Your goal
Swap every "Important" in the data below for "Recommended", keeping all else the same. Leave the pictures out of your answer.

Stored data
+++

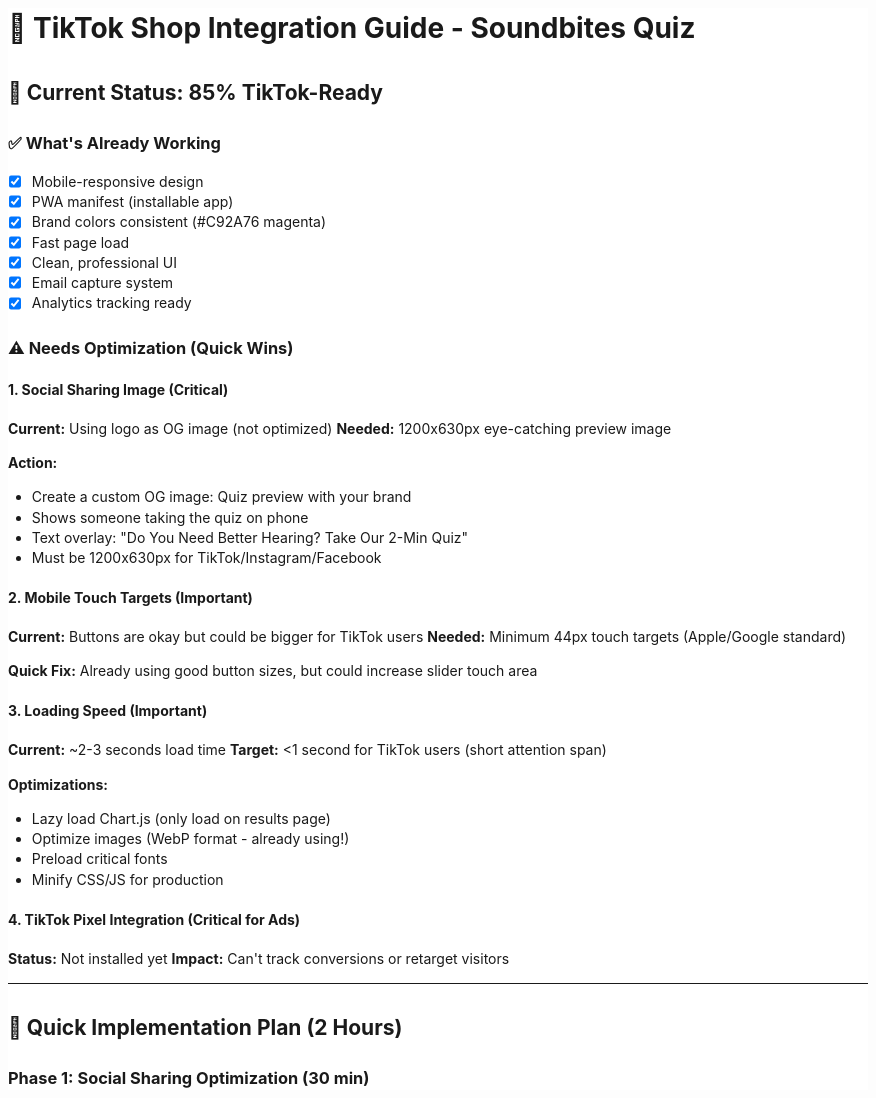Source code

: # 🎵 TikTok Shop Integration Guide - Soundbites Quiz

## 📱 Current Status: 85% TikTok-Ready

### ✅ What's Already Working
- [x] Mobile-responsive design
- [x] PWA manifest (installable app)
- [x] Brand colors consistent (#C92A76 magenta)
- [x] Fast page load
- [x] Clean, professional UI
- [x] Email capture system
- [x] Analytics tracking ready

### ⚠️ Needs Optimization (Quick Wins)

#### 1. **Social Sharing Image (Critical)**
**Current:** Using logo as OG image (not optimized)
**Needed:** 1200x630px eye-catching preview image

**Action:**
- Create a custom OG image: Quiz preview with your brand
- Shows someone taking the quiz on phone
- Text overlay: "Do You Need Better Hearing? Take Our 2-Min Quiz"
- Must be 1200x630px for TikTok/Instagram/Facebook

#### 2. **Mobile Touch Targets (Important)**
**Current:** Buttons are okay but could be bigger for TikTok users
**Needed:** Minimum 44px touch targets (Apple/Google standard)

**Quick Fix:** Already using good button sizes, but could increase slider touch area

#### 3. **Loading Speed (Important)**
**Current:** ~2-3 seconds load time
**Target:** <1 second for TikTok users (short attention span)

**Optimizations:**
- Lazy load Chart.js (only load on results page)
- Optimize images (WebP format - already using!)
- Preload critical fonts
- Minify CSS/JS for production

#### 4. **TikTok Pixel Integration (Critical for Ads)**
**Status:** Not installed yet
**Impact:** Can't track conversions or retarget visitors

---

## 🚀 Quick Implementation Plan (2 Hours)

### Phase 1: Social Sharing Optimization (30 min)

+++

Solution for this problem
Source code

: # 🎵 TikTok Shop Integration Guide - Soundbites Quiz

## 📱 Current Status: 85% TikTok-Ready

### ✅ What's Already Working
- [x] Mobile-responsive design
- [x] PWA manifest (installable app)
- [x] Brand colors consistent (#C92A76 magenta)
- [x] Fast page load
- [x] Clean, professional UI
- [x] Email capture system
- [x] Analytics tracking ready

### ⚠️ Needs Optimization (Quick Wins)

#### 1. **Social Sharing Image (Critical)**
**Current:** Using logo as OG image (not optimized)
**Needed:** 1200x630px eye-catching preview image

**Action:**
- Create a custom OG image: Quiz preview with your brand
- Shows someone taking the quiz on phone
- Text overlay: "Do You Need Better Hearing? Take Our 2-Min Quiz"
- Must be 1200x630px for TikTok/Instagram/Facebook

#### 2. **Mobile Touch Targets (Recommended)**
**Current:** Buttons are okay but could be bigger for TikTok users
**Needed:** Minimum 44px touch targets (Apple/Google standard)

**Quick Fix:** Already using good button sizes, but could increase slider touch area

#### 3. **Loading Speed (Recommended)**
**Current:** ~2-3 seconds load time
**Target:** <1 second for TikTok users (short attention span)

**Optimizations:**
- Lazy load Chart.js (only load on results page)
- Optimize images (WebP format - already using!)
- Preload critical fonts
- Minify CSS/JS for production

#### 4. **TikTok Pixel Integration (Critical for Ads)**
**Status:** Not installed yet
**Impact:** Can't track conversions or retarget visitors

---

## 🚀 Quick Implementation Plan (2 Hours)

### Phase 1: Social Sharing Optimization (30 min)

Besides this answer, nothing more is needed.